SUMMARY
The authors of this paper design and evaluate a mixed-initiative fact-checking approach that blends prior human knowledge with the efficiency of automated ML systems. The authors found that users tend to over-trust the model which could degrade human accuracy. They conducted three randomized experiments – the first, compares user who perform the task with or without viewing ML predictions, the second, compares a static interface with an interactive one (that enables users to fix model predictions), and the third, compares a gamifies task design to a non-gamified one. The authors designed an interface that displays the claim, the predicted correctness, and relevant articles. For the first experiment, the authors considered responses from 113 participants with 58 assigned to Control and 55 to System. For the second experiment, the authors considered responses from 109 participants with 51 assigned to Control and 58 to Slider. For the third experiment, the authors considered responses from 106 participants, and found no significant differences between the two groups.
REFLECTION
I liked the idea of a mixed-initiative approach to fact checking that builds on the affordances of both humans and AI. I found that it was good that the authors designed the experiments such that the confidence scores (and therefore the fallibility) of the system was openly shown to the users. I also felt that the interface design was concise and appropriate without being overly complex. I also liked the design of the gamified approach and was surprised to learn that the game design did not impact participant performance.

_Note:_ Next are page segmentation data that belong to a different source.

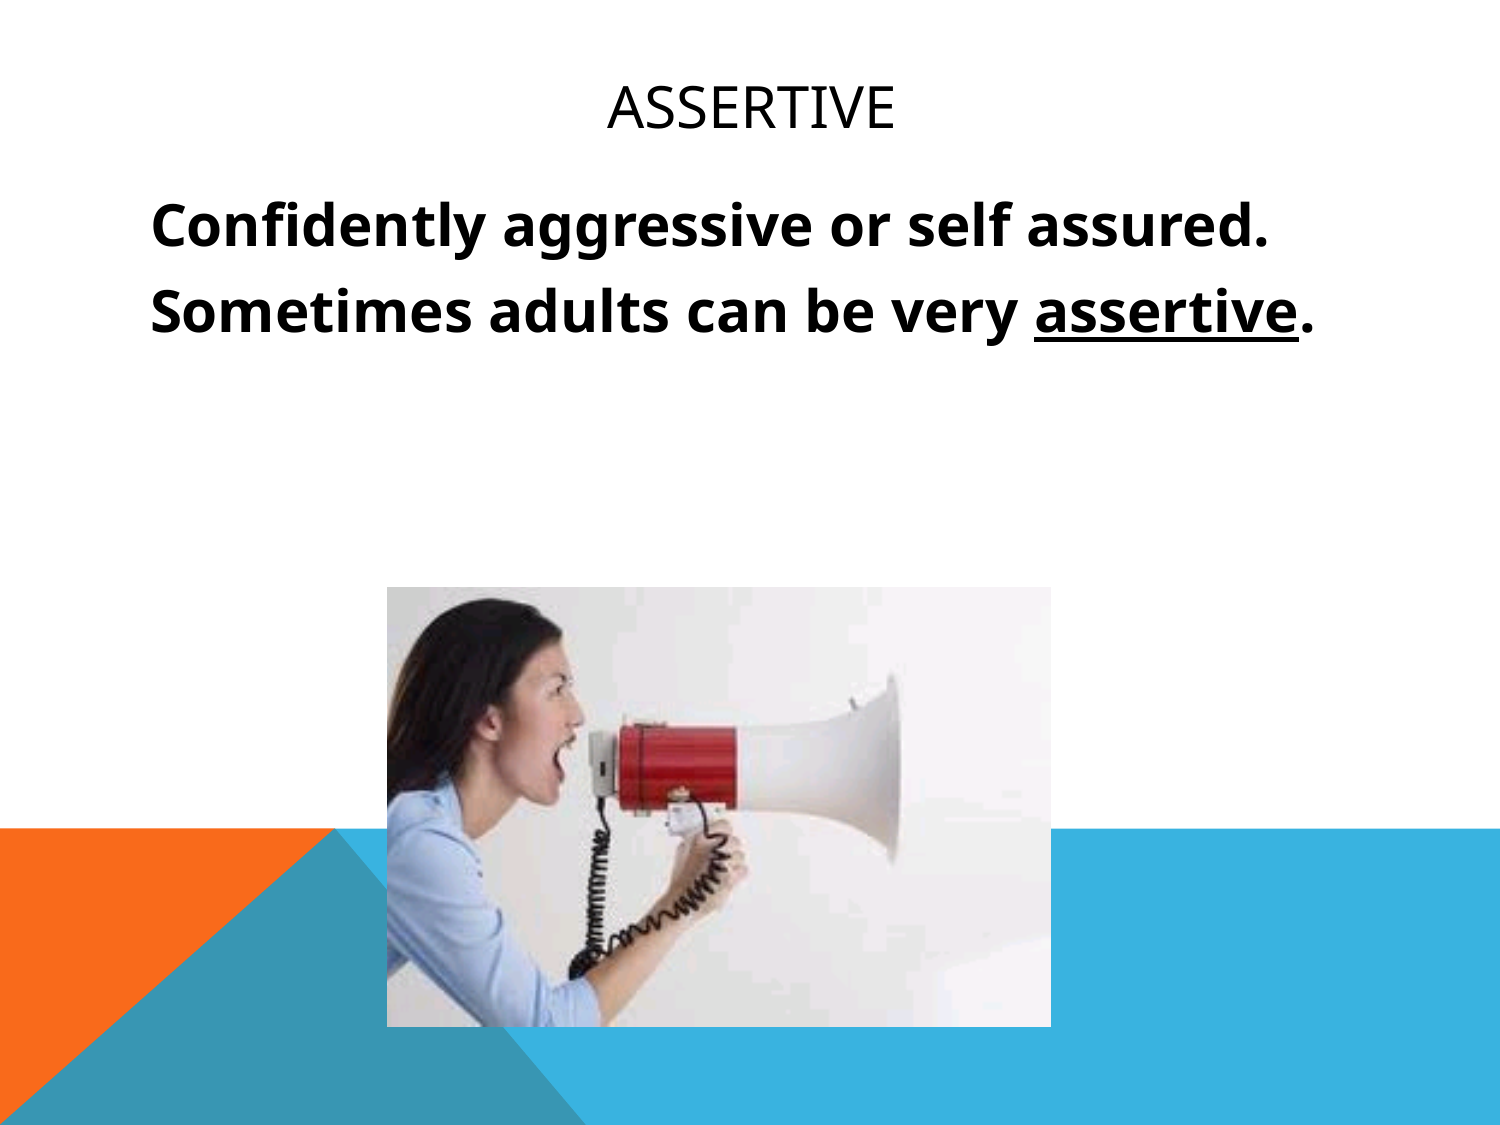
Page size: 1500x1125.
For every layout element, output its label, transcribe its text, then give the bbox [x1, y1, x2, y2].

picture [387, 587, 1051, 1028]
title assertive [135, 60, 1369, 150]
list Confidently aggressive or self assured. Sometimes adults can be very assertive. [135, 180, 1369, 768]
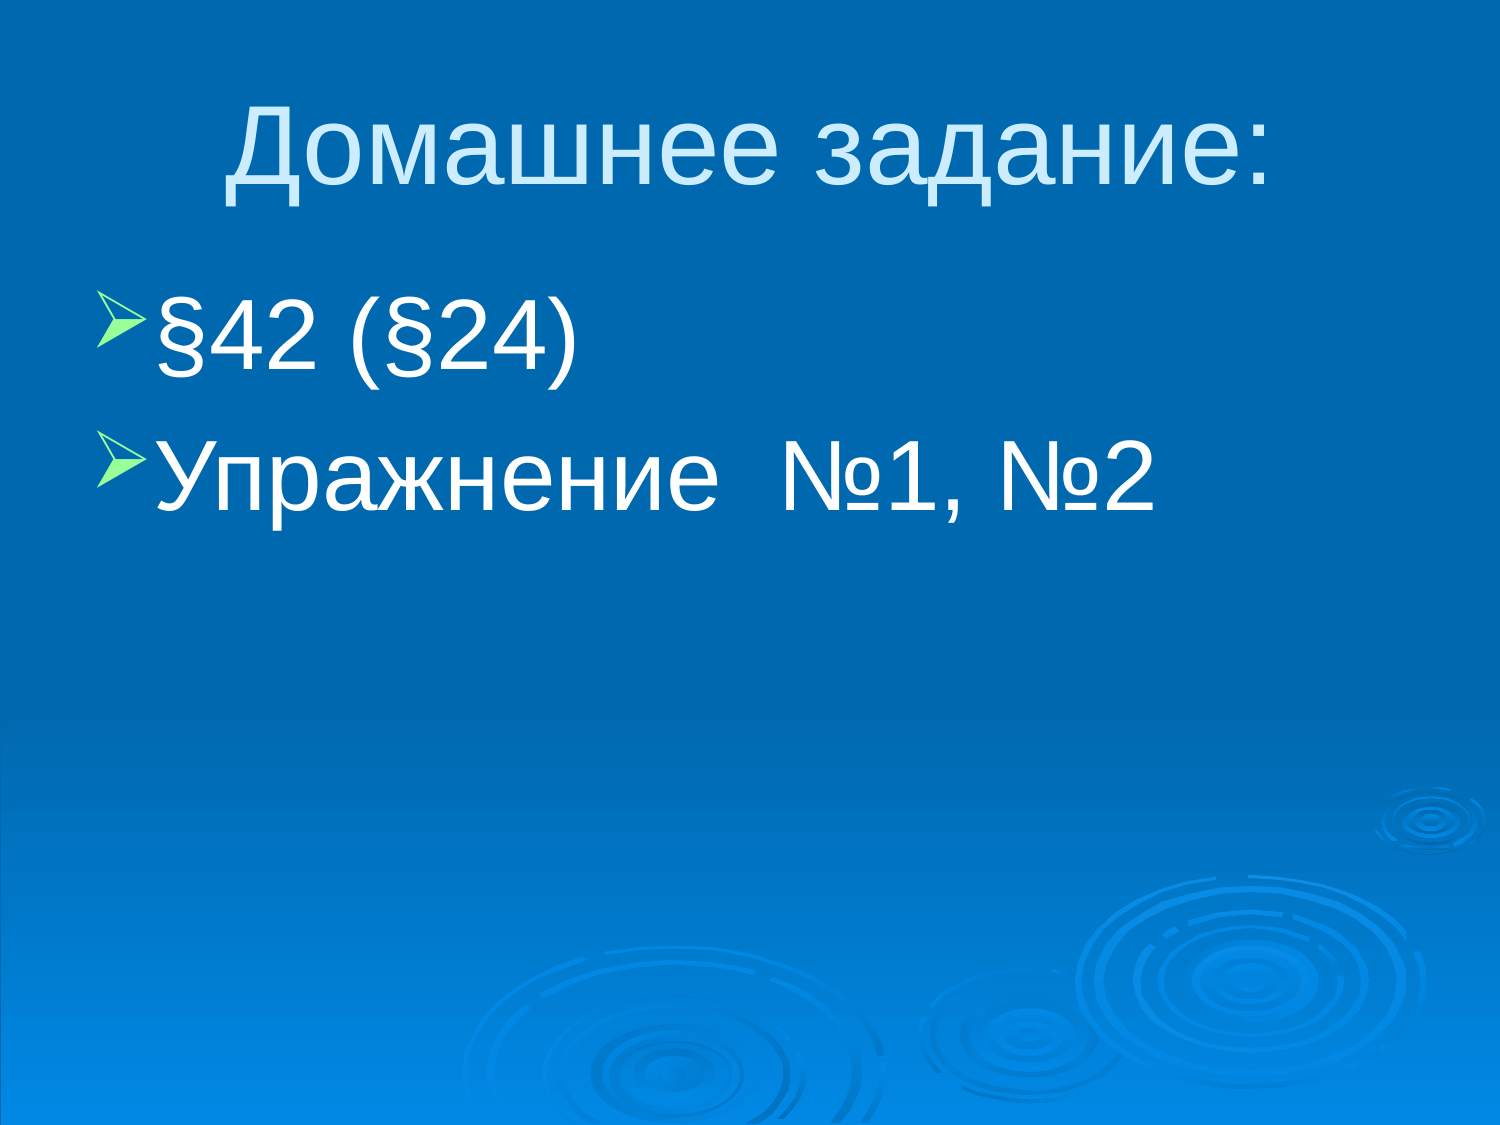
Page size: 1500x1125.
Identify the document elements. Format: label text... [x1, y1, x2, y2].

I agree that for this case in particular, participant demographics may affect the results. Especially since the news articles considered were mainly related to American news. I wonder how much if a difference in the results would be observed in a follow-up study that considers different demographics as compared to this study. I also agree that caution must be exercised with such mixed-initiative systems as imperfect data sets would have a considerable impact on model predictions and that the humans should not blindly trust the AI predictions). It would definitely be interesting to see the results obtained when users check their own claims and interact with other user’s predictions.
QUESTIONS
- The authors explain that the incorrect statement on Tiger Woods was due to the model having learnt the bi-gram ‘Tiger Woods’ incorrectly – something that a more sophisticated classifier may have avoided. How much of an impact would such a classifier have made on the results obtained overall? Have other complementary studies been conducted?
- The authors found that a smaller percentage of users used the sliders than expected. They state that while the sliders were intended to be intuitive, they may require a learning curve causing lesser users to adopt it. Would the use of a tutorial that enabled users to familiarize themselves have helped in this case?
- Were the experiments conducted in this study adequate? Are there any other experiments that the authors should have conducted in addition to the ones mentioned?